━━ Texto da página

A Suprema Corte dos Estados Unidos rejeitou, nesta terça-feira, 30, um decreto assinado pelo presidente Donald Trump que declarav que filhos de turistas ou de imigrantes em situação irregular não são cidadãos americanos. A decisão do tribunal teve como base uma interpretação consolidada há anos na Constituição de que qualquer pessoa nascida no país, com exceções limitadas, deve ser considerada cidadã, mesmo que os pais não sejam.
A decisão é uma derrota significativa para Trump, que havia prometido acabar com o “turismo de parto” e cujo segundo mandato tem sido amplamente marcado por esforços para restringir tanto a imigração ilegal quanto a legal.
O presidente da Suprema Corte, John Roberts, redigiu o voto da maioria, que incluiu tanto magistrados conservadores quanto liberais. Três magistrados conservadores — Clarence Thomas, Samuel Alito e Neil Gorsuch — manifestaram-se contra a decisão.
“A cidadania, ontem como hoje, era o direito de ter direitos — de participar livremente de nossa comunidade política”, escreveu Roberts em nome da Corte. “Os autores da Décima Quarta Emenda estenderam essa promessa a ‘toda pessoa nascida livre nesta terra’. Nós honramos essa promessa hoje”.
Conhecido como Trump vs Barbara, o caso teve início após uma imigrante hondurenha chamada Barbara, moradora do estado de New Hampshire, processar o governo por considerar inconstitucional a medida que restringe a cidadania americana.
O julgamento chega ao tribunal após decisões de instâncias inferiores suspenderem a medida. Em fevereiro, um juiz federal considerou o decreto inconstitucional, decisão referendada por tribunais de segunda instância até chegar ao órgão máximo do Judiciário americano, que possui maioria de magistrados de perfil conservador.
Publicado no mesmo dia em que Trump voltou à Casa Branca, em 20 de janeiro de 2025, o decreto presidencial definia que, a partir daquele momento, somente a pessoa com um dos pais cidadão ou residente permanente teria direito à cidadania americana.
Estimativas levantadas por um grupo de 141 professores indicam que 250 mil crianças nasceriam sem cidadania todos os anos caso a medida de Trump seja chancelada pelo Supremo. Isso geraria um total de 5 milhões de pessoas sem nacionalidade até 2045, um enorme contingente que teria acesso limitado à educação, saúde e programas de assistência social.

━━━━
━━ Linhas de dados

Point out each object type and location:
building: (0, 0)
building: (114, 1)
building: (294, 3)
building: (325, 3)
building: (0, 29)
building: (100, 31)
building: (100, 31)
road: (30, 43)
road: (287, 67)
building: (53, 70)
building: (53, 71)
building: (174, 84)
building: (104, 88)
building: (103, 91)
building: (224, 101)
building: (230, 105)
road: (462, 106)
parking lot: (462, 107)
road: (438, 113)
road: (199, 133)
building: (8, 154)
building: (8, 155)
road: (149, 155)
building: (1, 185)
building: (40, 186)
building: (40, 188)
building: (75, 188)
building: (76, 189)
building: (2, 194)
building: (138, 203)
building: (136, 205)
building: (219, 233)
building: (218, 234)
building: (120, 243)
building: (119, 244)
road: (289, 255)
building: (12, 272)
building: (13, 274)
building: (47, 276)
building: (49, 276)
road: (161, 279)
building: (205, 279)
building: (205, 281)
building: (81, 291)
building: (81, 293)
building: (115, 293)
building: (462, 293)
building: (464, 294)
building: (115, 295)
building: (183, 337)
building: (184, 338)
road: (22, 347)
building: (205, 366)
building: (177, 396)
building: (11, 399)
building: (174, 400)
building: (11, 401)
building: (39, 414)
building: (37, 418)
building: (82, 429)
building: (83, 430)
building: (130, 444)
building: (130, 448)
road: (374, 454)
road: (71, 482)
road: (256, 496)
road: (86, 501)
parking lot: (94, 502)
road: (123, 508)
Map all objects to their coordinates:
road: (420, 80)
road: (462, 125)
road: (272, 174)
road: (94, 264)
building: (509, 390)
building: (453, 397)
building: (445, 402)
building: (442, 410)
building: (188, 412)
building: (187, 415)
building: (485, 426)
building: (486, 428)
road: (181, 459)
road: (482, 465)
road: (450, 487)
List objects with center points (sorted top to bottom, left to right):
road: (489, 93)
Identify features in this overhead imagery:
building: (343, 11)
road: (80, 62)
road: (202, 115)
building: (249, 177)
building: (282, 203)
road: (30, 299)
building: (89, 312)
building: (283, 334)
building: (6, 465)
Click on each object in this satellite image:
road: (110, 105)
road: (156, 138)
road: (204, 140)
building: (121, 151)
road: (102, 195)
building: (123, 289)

━━━━

O que fazer>
Extraia da notícia sobre a cidadania por nascimento o trecho que começa em "Estimativas levantadas por" e segue até "de assistência social.", copiando-o sem nenhuma alteração. As linhas são um material separado, sem relação com o texto.

Resultado do exercício>
Estimativas levantadas por um grupo de 141 professores indicam que 250 mil crianças nasceriam sem cidadania todos os anos caso a medida de Trump seja chancelada pelo Supremo. Isso geraria um total de 5 milhões de pessoas sem nacionalidade até 2045, um enorme contingente que teria acesso limitado à educação, saúde e programas de assistência social.